[Excerpts from a dataset]
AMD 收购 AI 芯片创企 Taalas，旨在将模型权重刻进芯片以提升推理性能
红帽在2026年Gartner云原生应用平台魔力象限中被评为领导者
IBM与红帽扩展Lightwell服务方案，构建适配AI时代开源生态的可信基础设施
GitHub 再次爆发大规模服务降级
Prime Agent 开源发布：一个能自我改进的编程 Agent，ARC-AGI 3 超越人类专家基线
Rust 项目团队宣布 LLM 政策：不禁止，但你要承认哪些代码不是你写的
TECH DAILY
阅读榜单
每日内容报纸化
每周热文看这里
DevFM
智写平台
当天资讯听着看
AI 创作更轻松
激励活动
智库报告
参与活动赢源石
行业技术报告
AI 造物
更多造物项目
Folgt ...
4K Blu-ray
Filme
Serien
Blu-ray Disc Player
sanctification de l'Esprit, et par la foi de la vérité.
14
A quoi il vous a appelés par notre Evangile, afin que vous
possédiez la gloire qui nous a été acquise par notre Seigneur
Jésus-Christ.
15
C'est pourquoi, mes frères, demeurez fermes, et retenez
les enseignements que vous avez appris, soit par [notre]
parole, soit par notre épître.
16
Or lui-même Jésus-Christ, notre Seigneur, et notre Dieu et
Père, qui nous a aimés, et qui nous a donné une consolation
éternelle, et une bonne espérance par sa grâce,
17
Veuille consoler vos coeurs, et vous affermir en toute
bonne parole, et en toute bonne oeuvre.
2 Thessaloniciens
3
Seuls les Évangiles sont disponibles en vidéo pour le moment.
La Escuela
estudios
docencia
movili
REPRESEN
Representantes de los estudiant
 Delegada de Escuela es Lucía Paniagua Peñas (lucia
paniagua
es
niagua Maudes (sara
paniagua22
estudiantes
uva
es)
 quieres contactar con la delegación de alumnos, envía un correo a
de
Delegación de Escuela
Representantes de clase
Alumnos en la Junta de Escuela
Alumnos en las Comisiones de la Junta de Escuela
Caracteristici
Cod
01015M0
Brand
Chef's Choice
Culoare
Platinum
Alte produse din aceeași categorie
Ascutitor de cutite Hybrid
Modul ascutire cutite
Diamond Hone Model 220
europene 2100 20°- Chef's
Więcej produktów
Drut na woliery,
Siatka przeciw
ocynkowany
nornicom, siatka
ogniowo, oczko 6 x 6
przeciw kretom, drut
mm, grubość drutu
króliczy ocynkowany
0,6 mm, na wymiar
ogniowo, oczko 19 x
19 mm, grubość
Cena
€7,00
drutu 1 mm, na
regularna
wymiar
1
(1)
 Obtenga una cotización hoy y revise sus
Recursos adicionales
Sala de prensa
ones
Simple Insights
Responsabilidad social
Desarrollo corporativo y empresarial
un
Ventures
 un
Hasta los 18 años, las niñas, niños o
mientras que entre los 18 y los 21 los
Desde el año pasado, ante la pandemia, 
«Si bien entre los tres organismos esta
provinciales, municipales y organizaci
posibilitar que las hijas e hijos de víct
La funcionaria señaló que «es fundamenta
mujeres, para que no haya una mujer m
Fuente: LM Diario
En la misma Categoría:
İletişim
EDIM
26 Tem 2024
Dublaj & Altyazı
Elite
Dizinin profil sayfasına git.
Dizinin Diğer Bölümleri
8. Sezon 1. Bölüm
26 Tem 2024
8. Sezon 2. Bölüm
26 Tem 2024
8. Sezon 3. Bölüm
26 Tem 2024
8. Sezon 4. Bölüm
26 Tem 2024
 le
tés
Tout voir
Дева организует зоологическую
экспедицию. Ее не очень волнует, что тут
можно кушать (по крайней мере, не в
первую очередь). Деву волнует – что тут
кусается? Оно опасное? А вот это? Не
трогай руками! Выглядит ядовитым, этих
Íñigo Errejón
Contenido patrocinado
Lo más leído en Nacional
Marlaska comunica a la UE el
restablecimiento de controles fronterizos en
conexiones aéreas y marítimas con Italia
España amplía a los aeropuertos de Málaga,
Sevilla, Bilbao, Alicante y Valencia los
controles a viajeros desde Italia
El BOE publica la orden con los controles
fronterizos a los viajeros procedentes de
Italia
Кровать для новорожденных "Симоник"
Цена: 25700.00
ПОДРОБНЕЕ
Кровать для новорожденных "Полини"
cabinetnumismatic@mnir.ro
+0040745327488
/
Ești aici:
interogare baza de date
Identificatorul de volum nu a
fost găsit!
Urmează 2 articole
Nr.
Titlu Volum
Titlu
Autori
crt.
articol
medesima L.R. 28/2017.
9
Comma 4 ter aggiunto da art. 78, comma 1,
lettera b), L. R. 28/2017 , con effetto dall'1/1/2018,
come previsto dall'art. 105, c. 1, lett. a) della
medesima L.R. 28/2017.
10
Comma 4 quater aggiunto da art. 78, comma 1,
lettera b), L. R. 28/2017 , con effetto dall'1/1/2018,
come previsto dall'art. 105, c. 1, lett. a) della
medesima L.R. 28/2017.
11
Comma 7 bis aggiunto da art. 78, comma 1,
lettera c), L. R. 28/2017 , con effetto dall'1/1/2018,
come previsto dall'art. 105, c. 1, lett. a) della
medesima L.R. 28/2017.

◆ **PROBLEM**: Return every one of the lines above word for word, without changing anything.

◆ **REPLY**:
AMD 收购 AI 芯片创企 Taalas，旨在将模型权重刻进芯片以提升推理性能
红帽在2026年Gartner云原生应用平台魔力象限中被评为领导者
IBM与红帽扩展Lightwell服务方案，构建适配AI时代开源生态的可信基础设施
GitHub 再次爆发大规模服务降级
Prime Agent 开源发布：一个能自我改进的编程 Agent，ARC-AGI 3 超越人类专家基线
Rust 项目团队宣布 LLM 政策：不禁止，但你要承认哪些代码不是你写的
TECH DAILY
阅读榜单
每日内容报纸化
每周热文看这里
DevFM
智写平台
当天资讯听着看
AI 创作更轻松
激励活动
智库报告
参与活动赢源石
行业技术报告
AI 造物
更多造物项目
Folgt ...
4K Blu-ray
Filme
Serien
Blu-ray Disc Player
sanctification de l'Esprit, et par la foi de la vérité.
14
A quoi il vous a appelés par notre Evangile, afin que vous
possédiez la gloire qui nous a été acquise par notre Seigneur
Jésus-Christ.
15
C'est pourquoi, mes frères, demeurez fermes, et retenez
les enseignements que vous avez appris, soit par [notre]
parole, soit par notre épître.
16
Or lui-même Jésus-Christ, notre Seigneur, et notre Dieu et
Père, qui nous a aimés, et qui nous a donné une consolation
éternelle, et une bonne espérance par sa grâce,
17
Veuille consoler vos coeurs, et vous affermir en toute
bonne parole, et en toute bonne oeuvre.
2 Thessaloniciens
3
Seuls les Évangiles sont disponibles en vidéo pour le moment.
La Escuela
estudios
docencia
movili
REPRESEN
Representantes de los estudiant
 Delegada de Escuela es Lucía Paniagua Peñas (lucia
paniagua
es
niagua Maudes (sara
paniagua22
estudiantes
uva
es)
 quieres contactar con la delegación de alumnos, envía un correo a
de
Delegación de Escuela
Representantes de clase
Alumnos en la Junta de Escuela
Alumnos en las Comisiones de la Junta de Escuela
Caracteristici
Cod
01015M0
Brand
Chef's Choice
Culoare
Platinum
Alte produse din aceeași categorie
Ascutitor de cutite Hybrid
Modul ascutire cutite
Diamond Hone Model 220
europene 2100 20°- Chef's
Więcej produktów
Drut na woliery,
Siatka przeciw
ocynkowany
nornicom, siatka
ogniowo, oczko 6 x 6
przeciw kretom, drut
mm, grubość drutu
króliczy ocynkowany
0,6 mm, na wymiar
ogniowo, oczko 19 x
19 mm, grubość
Cena
€7,00
drutu 1 mm, na
regularna
wymiar
1
(1)
 Obtenga una cotización hoy y revise sus
Recursos adicionales
Sala de prensa
ones
Simple Insights
Responsabilidad social
Desarrollo corporativo y empresarial
un
Ventures
 un
Hasta los 18 años, las niñas, niños o
mientras que entre los 18 y los 21 los
Desde el año pasado, ante la pandemia, 
«Si bien entre los tres organismos esta
provinciales, municipales y organizaci
posibilitar que las hijas e hijos de víct
La funcionaria señaló que «es fundamenta
mujeres, para que no haya una mujer m
Fuente: LM Diario
En la misma Categoría:
İletişim
EDIM
26 Tem 2024
Dublaj & Altyazı
Elite
Dizinin profil sayfasına git.
Dizinin Diğer Bölümleri
8. Sezon 1. Bölüm
26 Tem 2024
8. Sezon 2. Bölüm
26 Tem 2024
8. Sezon 3. Bölüm
26 Tem 2024
8. Sezon 4. Bölüm
26 Tem 2024
 le
tés
Tout voir
Дева организует зоологическую
экспедицию. Ее не очень волнует, что тут
можно кушать (по крайней мере, не в
первую очередь). Деву волнует – что тут
кусается? Оно опасное? А вот это? Не
трогай руками! Выглядит ядовитым, этих
Íñigo Errejón
Contenido patrocinado
Lo más leído en Nacional
Marlaska comunica a la UE el
restablecimiento de controles fronterizos en
conexiones aéreas y marítimas con Italia
España amplía a los aeropuertos de Málaga,
Sevilla, Bilbao, Alicante y Valencia los
controles a viajeros desde Italia
El BOE publica la orden con los controles
fronterizos a los viajeros procedentes de
Italia
Кровать для новорожденных "Симоник"
Цена: 25700.00
ПОДРОБНЕЕ
Кровать для новорожденных "Полини"
cabinetnumismatic@mnir.ro
+0040745327488
/
Ești aici:
interogare baza de date
Identificatorul de volum nu a
fost găsit!
Urmează 2 articole
Nr.
Titlu Volum
Titlu
Autori
crt.
articol
medesima L.R. 28/2017.
9
Comma 4 ter aggiunto da art. 78, comma 1,
lettera b), L. R. 28/2017 , con effetto dall'1/1/2018,
come previsto dall'art. 105, c. 1, lett. a) della
medesima L.R. 28/2017.
10
Comma 4 quater aggiunto da art. 78, comma 1,
lettera b), L. R. 28/2017 , con effetto dall'1/1/2018,
come previsto dall'art. 105, c. 1, lett. a) della
medesima L.R. 28/2017.
11
Comma 7 bis aggiunto da art. 78, comma 1,
lettera c), L. R. 28/2017 , con effetto dall'1/1/2018,
come previsto dall'art. 105, c. 1, lett. a) della
medesima L.R. 28/2017.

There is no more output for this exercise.